Deep Photonic Reservoir Computer Meets UAV Control: An ultra-fast learning-based compensator for agile flight in confined space

TL;DR

This paper introduces a deep photonic reservoir computer integrated with UAV control, achieving ultra-fast learning and inference to improve flight stability in confined, cluttered environments.

Contribution

It pioneers the use of a hardware-implemented deep photonic reservoir computer for real-time UAV dynamic compensation, reducing training time and inference latency significantly.

Findings

Deep PRC achieves residual-force prediction accuracy comparable to or better than TCN/MLP.

Training time reduced from hours to milliseconds; inference latency to nanoseconds.

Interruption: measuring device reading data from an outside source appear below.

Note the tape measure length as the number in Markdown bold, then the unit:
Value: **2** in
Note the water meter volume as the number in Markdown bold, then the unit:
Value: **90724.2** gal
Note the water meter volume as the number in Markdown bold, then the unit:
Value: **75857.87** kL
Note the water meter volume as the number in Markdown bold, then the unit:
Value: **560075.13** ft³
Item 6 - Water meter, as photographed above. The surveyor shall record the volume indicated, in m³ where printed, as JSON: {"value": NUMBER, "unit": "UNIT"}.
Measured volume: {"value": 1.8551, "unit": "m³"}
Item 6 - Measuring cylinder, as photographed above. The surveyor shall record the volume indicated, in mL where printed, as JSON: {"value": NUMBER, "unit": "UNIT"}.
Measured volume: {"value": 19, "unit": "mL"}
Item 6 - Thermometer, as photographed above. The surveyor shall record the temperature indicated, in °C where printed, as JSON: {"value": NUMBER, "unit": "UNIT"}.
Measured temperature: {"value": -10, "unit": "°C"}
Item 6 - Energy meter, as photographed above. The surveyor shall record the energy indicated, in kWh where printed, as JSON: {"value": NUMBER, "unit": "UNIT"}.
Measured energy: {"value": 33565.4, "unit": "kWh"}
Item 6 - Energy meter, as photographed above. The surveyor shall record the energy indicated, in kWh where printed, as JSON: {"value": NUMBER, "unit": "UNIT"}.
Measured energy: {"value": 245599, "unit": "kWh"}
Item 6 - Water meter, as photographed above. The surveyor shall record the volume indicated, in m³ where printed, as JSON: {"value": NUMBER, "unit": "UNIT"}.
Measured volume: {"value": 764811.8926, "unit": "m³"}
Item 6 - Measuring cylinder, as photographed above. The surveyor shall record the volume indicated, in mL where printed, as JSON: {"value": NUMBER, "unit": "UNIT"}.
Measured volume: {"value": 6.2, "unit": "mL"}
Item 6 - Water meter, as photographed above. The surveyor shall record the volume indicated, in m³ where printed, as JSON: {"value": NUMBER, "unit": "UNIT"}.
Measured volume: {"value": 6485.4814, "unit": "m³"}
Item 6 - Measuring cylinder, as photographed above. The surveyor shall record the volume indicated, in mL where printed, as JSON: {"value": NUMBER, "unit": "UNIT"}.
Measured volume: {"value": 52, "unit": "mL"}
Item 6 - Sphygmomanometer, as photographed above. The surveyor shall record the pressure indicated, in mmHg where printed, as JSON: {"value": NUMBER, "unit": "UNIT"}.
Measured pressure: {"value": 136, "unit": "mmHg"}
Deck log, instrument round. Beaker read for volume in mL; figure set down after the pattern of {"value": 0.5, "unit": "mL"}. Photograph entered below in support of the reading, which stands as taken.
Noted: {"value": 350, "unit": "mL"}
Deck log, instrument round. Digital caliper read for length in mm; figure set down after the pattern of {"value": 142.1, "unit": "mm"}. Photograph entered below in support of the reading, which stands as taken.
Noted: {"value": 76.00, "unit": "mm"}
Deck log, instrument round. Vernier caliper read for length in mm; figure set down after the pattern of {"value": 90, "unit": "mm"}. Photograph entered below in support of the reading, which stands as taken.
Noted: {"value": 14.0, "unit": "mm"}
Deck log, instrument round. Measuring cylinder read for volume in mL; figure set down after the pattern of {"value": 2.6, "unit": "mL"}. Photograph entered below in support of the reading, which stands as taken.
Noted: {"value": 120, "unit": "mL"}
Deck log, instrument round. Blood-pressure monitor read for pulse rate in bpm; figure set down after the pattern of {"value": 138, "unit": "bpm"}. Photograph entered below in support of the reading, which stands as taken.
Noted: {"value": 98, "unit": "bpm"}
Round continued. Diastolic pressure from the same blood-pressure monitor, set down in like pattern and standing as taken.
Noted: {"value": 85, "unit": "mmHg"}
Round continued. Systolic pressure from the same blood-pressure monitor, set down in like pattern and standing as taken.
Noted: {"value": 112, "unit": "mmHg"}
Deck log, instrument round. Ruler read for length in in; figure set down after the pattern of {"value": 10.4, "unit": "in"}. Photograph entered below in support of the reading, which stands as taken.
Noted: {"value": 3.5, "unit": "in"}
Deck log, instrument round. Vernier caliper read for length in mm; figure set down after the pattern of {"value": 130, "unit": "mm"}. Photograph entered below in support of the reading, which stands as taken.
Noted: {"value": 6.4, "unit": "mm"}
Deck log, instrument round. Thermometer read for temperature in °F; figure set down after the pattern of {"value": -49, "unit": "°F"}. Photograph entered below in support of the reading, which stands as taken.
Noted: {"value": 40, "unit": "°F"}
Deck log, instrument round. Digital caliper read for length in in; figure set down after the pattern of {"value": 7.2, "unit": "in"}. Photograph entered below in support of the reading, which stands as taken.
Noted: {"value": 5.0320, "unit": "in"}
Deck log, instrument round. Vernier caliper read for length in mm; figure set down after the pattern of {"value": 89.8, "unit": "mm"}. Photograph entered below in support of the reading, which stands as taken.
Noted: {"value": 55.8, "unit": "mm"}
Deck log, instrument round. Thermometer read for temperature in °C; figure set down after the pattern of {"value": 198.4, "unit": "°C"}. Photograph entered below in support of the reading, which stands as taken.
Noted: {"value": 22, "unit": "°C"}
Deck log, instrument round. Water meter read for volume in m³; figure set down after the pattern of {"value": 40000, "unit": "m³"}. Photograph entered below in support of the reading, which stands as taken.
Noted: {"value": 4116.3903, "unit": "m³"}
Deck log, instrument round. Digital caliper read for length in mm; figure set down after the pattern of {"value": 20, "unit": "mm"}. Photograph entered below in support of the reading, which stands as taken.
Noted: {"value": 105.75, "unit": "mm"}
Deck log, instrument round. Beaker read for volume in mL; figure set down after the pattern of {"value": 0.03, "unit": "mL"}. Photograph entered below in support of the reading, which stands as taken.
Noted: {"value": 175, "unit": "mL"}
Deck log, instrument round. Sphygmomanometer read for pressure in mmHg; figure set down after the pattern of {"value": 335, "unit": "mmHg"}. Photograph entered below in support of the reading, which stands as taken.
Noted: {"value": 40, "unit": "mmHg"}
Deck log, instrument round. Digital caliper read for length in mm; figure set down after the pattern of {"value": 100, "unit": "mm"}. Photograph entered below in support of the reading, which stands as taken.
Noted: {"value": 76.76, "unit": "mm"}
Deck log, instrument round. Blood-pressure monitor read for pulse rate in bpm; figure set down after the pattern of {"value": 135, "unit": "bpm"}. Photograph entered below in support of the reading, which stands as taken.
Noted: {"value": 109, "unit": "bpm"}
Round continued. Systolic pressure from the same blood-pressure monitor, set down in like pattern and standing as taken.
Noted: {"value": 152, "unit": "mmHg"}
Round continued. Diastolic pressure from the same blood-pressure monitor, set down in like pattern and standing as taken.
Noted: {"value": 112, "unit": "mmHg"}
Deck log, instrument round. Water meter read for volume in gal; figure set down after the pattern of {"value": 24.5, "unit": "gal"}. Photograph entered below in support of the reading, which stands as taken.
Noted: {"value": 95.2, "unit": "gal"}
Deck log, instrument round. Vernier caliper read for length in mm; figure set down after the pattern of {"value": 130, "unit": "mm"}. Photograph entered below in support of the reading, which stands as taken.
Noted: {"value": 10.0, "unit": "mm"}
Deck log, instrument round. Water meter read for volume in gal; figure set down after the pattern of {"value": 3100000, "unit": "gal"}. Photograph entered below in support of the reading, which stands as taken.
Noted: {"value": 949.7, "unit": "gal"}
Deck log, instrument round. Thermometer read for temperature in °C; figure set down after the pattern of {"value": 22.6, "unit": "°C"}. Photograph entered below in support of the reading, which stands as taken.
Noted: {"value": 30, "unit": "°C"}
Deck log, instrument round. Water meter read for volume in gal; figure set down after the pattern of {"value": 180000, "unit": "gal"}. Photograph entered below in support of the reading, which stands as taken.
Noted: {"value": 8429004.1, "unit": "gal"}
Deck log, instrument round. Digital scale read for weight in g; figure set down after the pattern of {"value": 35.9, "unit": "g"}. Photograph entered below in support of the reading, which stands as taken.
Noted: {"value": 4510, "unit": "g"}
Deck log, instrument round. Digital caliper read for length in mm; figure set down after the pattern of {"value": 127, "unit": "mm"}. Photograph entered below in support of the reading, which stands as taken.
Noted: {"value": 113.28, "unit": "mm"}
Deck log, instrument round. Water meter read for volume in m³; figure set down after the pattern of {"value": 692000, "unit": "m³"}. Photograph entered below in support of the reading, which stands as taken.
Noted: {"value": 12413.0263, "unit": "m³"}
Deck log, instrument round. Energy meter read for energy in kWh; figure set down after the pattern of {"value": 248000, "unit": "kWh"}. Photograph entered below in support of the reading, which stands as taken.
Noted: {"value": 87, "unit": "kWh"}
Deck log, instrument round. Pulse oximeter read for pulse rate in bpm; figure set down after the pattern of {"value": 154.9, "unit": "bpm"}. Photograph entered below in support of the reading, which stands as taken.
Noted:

Enhanced closed-loop tracking stability in confined spaces.

Abstract

Unmanned aerial vehicles (UAVs) operating in confined, cluttered environments face significant performance degradation due to nonlinear, time-varying unmodeled dynamics-such as ground/ceiling effects and wake recirculation-that are unaccounted for in traditional controllers. While learning based compensators (e.g., MLPs, TCNs, LSTMs) struggle with historical data dependency, vanishing gradients, and prohibitive computational costs, this work pioneers the integration of a deep photonic reservoir computer (PRC) with feedforward control to overcome these limitations. Harnessing semiconductor laser dynamics and optical feedback, our hardware implemented deep PRC architecture achieves intrinsic temporal memory without explicit historical inputs, while reducing training time from hours to milliseconds and slashing inference latency to nanoseconds. Reliable high-performance CFD simulations capturing proximity-induced flows demonstrate that deep PRC delivers residual-force prediction accuracy comparable to or exceeding TCN/MLP baselines, while training only a linear readout layer via ridge regression. By injecting these predictions into a nonlinear feedback PID controller via a feedforward channel, the framework significantly enhances closed-loop tracking stability in confined spaces. Essentially, this work establishes the first deep PRC-based lightweight, ultrafast solution for real-time UAV dynamic compensation, with promising extensibility to unseen scenarios with more complex fluid environments.